Die Erfindung der Abstraktion vollzieht sich im absichtsvollen Unverständnis des Unterschieds zwischen den Dingen und den Ideen der Dinge. Es erlaubt ein tiefes Verständnis für Wiederholung, Konzentration und die eingehende Wahrhehmung des immer Gleichen: Kompositionen für die Ichigenkin, Drones und Clicks, die Formung eines Astes über Jahre. Die Fähigkeit, in jeder Sache nicht die Sache in Relation zu anderen Sachen, sondern ihr absolutes Ideal zu sehen.

My obsession with language and writing is closely connected to their inherent abstraction, their quiet distance to the things themselves. The subjects of language are not the things themselves, the subjects of language are vectors, pointing to possible common denominators. Between and throughout these vectors lies the great freedom that defines my life: The endless contingency of everything, the option that the universe could be different if you so choose.

We live in a world of references, not in a world of things. At the same time, things are of the utmost importance as the crystallization points that keep our thoughts and words in order: the thing does not matter in absolute terms, but it matters as the endpoint of the vector of language. We cannot talk about anything, we have to establish a relation to the thing, no matter how idiosyncratic and winding: Our freedom remains ordered. It is free from chaos and free from one-dimensionality. This is tremendously calming.

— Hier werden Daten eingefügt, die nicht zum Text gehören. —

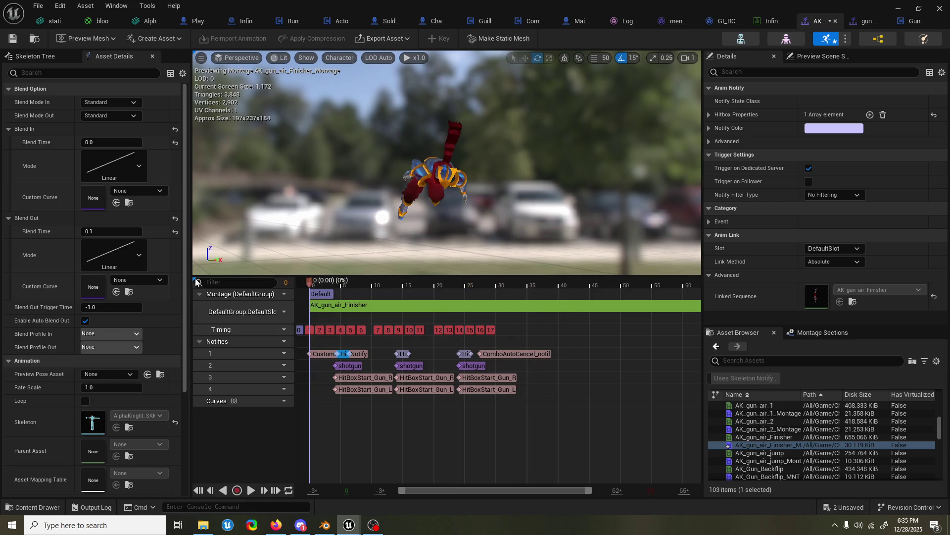
drag(314, 287, 325, 287)
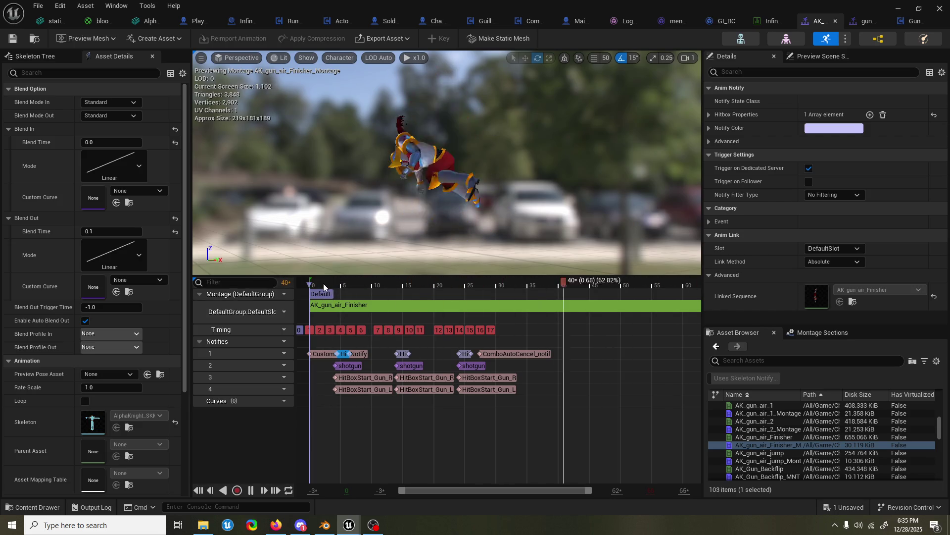
key(space)
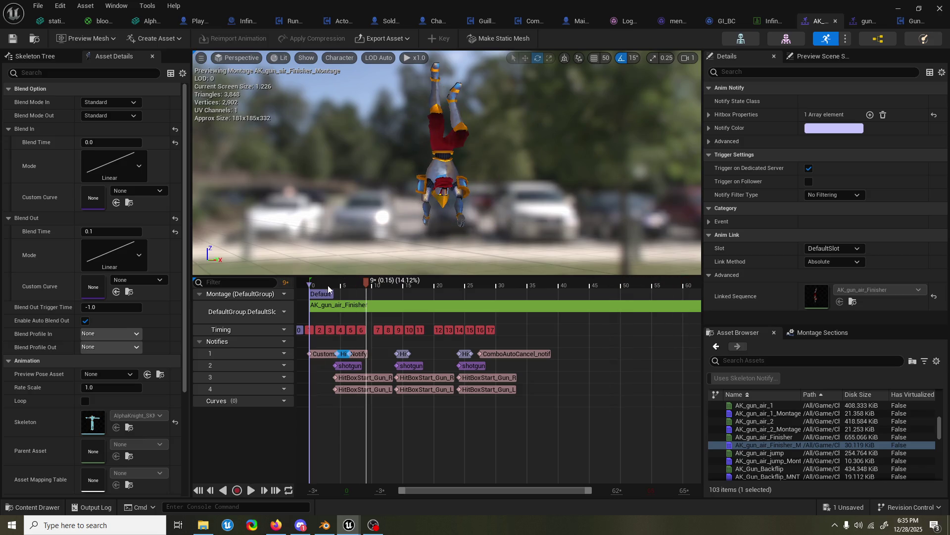
drag(342, 289, 599, 277)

Ich sehe Hokoku-ji und ich verstehe alle Komponenten des Gartens genau, mir sind die Bedingungen seines Entstehens bewusst. Die Schönheit trifft mich ungebremst, ich kann sie nicht fassen, sie übersteigt meine Kapazität. Die Gesamtheit des menschlichen Verständnisses, das über Jahrhunderte konzentriert notwendig gewesen ist, um diesen Ort hervorzubringen: Zeit, Zurückhaltung, Abstraktionsvermögen, Konzentration, Eigensinnigkeit. Dieser Garten ist eine Aussage über die Welt: Hier, alles. Nichts ist jemals egal.

Ich habe hier wenig veröffentlicht, in diesem Jahr. Solche Zeiten sind drei oder vier Mal vorgekommen, seit ich diese Publikation 2004 begann. Meist bedeutet es, dass meine Gedanken nicht mehr in die Form dieses Ortes passen, dass ich keine Texte schreiben möchte, die dann hier so aussehen. In diesen Momenten hat sich die Gestaltung dieser Website verändert, sie passte sich Hamburg an und wurde gedämpft als ich aus Japan zurückkehrte, gesperrte Arial auf dunklem Grund. Diese siebte Version ist einfach und präsent. Es ist seit längerem Zeit für eine neue Form, aber sie existiert noch nicht.

In diesem Fall bedeutet die Pause auch, dass ich lerne, mich meiner Sucht nach Disziplin weniger konsequent zu unterwerfen, sie mir zu Diensten zu machen. Schreiben nicht aus Verantwortung vor freitragenden Prinzipien, sondern schreiben weil ich will. Es gibt viele Texte aus diesem Jahr – aber ich habe geringeres Interesse am ausgearbeiteten Resultat, nach dem die aktuelle Form dieser Website verlangt.

Mir ist bewusst, dass ich mir das alles nur einbilde und ausdenke. Es gibt keine Gründe und ich trage keine Verantwortung. Dieser Ort ist frei, der Veränderung Gestalt zu geben. In kurzer Zeit.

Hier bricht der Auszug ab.